90 trillion dollars, the price to decarbonize the planet.

"The objective of the FC4S network is to mobilize the necessary economic resources to comply with the Paris Agreements and the Sustainable Development Goals. We estimate that a capital of 90 trillion dollars will be needed to give a transcendent boost to the decarbonization of the planet, and Europe about 2 trillion in the next ten years", Nolan explained.

With just two years of existence, the FC4S network has not stopped growing and adding new financial centers to your organization. Currently, there are already 22 such as Paris, London, Geneva, New York, Hong Kong, Dublin or Barcelona, which has recently been incorporated through the Barcelona European Financial Center and financial institutions such as BBVA, consultancies and various professional associations. In this way, Barcelona has become the first Spanish city to be part of this important global network.

Sustainable finance, a growing sector.

According to Stephen Nolan, the growth of the network demonstrates "the great interest of the financial world in creating instruments that allow us to promote sustainable finance and face the challenges of climate change". "Sustainability was previously seen as something that the environmental groups defended, but now it has already entered the financial markets. It is not about philanthropy or Corporate Social Responsibility, we are looking at new business opportunities where investors can get a good return. But not at any price. It is not about investments that seek purely economic benefits, sustainable finance or "green finance" must be based on social criteria and help projects in favor of the decarbonization of industry, the reduction of emissions or the use of efficient technology in the use of natural resources". Some objectives that Nolan believes can only be achieved with a type of governance based on public-private collaboration between governments and financial institutions.

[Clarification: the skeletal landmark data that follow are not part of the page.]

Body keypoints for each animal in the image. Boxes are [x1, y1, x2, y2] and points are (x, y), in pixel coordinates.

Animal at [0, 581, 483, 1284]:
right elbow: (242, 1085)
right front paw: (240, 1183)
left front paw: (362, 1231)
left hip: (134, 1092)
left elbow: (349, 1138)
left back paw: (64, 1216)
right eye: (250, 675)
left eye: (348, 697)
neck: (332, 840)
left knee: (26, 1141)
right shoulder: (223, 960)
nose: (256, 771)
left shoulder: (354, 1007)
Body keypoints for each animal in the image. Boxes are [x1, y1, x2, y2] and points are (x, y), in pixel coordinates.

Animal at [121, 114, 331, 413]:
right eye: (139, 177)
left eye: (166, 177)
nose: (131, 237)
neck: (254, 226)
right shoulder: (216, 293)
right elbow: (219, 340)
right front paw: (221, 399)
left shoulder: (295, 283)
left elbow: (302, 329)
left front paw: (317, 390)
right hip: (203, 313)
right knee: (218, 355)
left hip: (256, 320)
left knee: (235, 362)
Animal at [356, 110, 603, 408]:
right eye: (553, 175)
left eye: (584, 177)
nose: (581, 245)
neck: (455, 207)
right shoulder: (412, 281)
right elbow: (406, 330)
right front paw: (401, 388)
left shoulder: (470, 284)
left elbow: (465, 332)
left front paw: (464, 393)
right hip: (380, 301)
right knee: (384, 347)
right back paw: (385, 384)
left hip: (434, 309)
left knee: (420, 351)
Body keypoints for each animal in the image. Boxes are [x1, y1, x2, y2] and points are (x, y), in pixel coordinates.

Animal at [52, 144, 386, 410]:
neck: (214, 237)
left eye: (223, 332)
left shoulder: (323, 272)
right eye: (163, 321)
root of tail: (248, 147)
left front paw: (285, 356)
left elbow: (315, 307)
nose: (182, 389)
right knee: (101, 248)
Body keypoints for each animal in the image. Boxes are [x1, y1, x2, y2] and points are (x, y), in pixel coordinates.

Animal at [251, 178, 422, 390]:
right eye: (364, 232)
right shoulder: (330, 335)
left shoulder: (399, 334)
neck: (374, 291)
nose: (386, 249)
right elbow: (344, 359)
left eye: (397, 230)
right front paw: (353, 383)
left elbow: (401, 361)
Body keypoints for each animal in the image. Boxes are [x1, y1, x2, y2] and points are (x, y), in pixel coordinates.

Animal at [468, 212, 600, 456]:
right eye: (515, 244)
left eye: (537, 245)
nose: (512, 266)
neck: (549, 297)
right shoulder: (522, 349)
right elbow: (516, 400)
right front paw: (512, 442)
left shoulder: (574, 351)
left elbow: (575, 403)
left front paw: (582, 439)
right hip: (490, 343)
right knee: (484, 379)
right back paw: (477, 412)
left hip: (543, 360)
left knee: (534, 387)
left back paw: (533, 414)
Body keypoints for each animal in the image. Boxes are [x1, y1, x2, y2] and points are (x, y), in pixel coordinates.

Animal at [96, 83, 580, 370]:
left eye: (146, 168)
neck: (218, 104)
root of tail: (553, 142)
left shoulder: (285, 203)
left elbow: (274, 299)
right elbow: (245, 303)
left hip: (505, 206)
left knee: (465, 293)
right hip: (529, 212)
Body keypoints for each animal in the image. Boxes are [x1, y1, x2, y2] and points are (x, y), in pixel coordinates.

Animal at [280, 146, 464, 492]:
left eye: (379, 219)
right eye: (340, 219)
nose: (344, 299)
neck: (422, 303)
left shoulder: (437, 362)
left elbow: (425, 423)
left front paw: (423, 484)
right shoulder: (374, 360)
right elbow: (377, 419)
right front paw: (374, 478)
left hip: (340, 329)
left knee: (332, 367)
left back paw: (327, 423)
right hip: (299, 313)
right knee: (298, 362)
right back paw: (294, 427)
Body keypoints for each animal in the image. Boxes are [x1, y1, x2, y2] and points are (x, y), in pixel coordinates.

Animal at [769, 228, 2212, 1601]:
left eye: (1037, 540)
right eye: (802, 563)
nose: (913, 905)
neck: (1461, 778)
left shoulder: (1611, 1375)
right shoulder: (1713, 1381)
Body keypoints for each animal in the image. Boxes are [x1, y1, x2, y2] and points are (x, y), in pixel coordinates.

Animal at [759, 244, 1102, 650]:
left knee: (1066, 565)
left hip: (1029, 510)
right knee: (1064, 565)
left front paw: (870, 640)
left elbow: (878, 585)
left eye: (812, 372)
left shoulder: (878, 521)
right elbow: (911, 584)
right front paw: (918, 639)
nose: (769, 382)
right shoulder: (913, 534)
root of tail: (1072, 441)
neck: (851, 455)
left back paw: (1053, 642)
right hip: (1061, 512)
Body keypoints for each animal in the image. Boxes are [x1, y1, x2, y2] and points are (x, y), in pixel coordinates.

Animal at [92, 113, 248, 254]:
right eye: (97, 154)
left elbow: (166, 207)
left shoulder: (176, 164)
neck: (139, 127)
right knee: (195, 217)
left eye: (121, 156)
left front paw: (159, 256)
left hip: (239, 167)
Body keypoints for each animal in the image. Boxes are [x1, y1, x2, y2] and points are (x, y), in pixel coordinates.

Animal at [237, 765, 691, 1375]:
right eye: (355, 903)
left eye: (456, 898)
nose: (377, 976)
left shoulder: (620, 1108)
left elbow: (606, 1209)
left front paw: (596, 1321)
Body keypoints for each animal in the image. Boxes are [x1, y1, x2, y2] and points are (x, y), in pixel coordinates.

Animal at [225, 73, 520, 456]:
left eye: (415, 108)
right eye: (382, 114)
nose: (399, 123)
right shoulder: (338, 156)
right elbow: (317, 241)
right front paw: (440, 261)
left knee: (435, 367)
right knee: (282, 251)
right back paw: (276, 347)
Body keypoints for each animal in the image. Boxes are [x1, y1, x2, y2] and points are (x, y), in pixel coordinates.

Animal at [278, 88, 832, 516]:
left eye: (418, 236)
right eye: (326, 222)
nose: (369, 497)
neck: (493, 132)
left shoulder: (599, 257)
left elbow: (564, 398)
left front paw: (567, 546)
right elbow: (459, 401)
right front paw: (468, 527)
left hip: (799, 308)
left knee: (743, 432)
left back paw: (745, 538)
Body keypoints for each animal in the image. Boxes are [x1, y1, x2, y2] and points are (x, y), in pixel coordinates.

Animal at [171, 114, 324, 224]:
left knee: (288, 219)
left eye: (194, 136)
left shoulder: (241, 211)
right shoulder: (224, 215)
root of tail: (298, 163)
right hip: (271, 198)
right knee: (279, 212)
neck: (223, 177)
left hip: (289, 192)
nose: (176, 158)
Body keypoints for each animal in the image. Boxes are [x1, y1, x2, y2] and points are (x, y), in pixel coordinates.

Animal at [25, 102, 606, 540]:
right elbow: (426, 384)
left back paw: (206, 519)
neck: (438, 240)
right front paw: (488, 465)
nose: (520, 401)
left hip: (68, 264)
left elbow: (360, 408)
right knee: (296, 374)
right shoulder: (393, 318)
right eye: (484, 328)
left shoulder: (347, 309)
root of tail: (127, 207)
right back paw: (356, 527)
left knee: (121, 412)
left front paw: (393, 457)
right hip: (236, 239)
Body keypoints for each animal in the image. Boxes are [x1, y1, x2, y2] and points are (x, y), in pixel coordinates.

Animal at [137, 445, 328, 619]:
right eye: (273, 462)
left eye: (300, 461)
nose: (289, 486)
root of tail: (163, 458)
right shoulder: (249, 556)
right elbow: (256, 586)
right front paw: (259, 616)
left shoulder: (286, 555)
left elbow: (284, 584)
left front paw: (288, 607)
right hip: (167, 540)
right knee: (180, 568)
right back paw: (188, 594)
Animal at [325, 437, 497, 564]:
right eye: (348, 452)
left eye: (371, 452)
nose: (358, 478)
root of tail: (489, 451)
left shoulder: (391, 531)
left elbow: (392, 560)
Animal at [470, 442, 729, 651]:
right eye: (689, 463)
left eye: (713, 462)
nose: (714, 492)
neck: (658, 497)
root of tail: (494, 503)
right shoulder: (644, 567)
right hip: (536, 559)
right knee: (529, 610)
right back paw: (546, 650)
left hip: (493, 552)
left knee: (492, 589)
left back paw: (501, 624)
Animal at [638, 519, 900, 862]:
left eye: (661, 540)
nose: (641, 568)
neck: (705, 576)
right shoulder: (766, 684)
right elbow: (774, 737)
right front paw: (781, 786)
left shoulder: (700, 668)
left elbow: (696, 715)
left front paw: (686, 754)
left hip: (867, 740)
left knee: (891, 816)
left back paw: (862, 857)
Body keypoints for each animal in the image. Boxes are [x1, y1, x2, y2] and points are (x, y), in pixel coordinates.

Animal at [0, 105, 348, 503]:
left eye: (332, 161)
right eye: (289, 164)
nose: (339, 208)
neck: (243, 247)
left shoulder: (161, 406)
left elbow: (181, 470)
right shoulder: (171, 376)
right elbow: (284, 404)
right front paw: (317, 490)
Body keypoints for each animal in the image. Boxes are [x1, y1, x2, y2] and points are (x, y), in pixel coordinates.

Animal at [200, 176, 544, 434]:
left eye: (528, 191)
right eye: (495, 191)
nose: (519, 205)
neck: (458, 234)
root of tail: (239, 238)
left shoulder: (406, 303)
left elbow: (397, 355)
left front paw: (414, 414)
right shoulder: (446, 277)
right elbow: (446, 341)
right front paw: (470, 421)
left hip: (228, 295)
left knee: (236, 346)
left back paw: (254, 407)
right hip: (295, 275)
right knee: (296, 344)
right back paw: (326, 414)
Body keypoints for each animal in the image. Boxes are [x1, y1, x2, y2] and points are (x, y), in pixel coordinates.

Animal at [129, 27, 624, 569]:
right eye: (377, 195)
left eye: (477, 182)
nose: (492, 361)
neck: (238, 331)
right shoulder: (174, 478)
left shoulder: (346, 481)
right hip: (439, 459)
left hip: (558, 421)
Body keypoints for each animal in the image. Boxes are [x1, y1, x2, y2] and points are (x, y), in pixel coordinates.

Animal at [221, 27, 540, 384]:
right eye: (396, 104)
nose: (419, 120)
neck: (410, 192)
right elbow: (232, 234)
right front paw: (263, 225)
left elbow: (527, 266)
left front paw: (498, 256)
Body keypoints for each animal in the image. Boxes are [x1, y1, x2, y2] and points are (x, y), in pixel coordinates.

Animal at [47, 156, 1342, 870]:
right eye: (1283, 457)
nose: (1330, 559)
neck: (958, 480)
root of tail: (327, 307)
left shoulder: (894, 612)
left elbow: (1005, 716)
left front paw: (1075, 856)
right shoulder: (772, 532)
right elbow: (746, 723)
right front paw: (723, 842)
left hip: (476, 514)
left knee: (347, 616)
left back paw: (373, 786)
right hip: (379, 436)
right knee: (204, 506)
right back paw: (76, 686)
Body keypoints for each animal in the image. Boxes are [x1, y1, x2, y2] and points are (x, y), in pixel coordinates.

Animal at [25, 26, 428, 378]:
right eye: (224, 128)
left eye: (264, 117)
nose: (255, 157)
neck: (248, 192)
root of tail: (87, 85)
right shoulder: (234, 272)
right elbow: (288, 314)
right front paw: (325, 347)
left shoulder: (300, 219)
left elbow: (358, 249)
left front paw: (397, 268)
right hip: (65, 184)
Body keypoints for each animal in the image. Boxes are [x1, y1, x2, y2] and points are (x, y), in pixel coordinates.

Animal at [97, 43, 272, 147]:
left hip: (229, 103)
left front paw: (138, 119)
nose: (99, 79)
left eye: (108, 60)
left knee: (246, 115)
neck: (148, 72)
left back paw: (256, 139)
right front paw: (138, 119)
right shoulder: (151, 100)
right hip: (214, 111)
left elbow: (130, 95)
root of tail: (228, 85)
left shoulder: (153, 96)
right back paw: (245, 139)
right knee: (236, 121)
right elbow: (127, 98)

In this sense, Stephen Nolan, gave as an example the case of Ireland, a small country, but with a lot of experience in the field of finance and which he knows well since he was an advisor to the Government in that area. There, he promoted the organization Sustainable Nation Ireland with the aim of working for public and private organizations to go hand in hand to advance the transition to an increasingly decarbonised economy. For this, the government estimated that 50 billion euros are needed in ten years. So far, the government has committed to put half, in part thanks to the issuance of green bonds through which have already collected 12 billion euros. A fact that, according to Nolan, shows that "there are many ways to collaborate to invest in projects in the field of environment, sustainability or the circular economy. "Clearly, governments can not do it alone because they do not have much money, and therefore, we need private capital". He also gave other examples, such as South Africa's great commitement to renewable energy, China with the electric vehivle industry, or improving the energy efficiency of buildings in many countries.

"Sustainable finance is essential in climate action, but now our challenge is to reach out to small businesses and retail investors, and stimulate the creation of projects to invest that capital, and in that, governments can help by creating favorable regulatory frameworks", concluded Stephen Nolan. Another pending issue is the need to create a taxonomy that defines what is green and what is not, to unify standard criteria that serve all.

For his part, Antoni Ballabriga, global head of responsible business of BBVA, highlighted the five major factors that he believes have made the sustainable finance sector change rapidly in a few years, and that open new challenges and opportunities. These factors, he said, are the global agenda and the Paris Agreements; the market, which increasingly demands different financial solutions; investors, who prioritize environmental strategies; the increasing pressure of the regulatory world; and finally, technology, which allows us to make a leap forward in democratization and access to new funds and projects".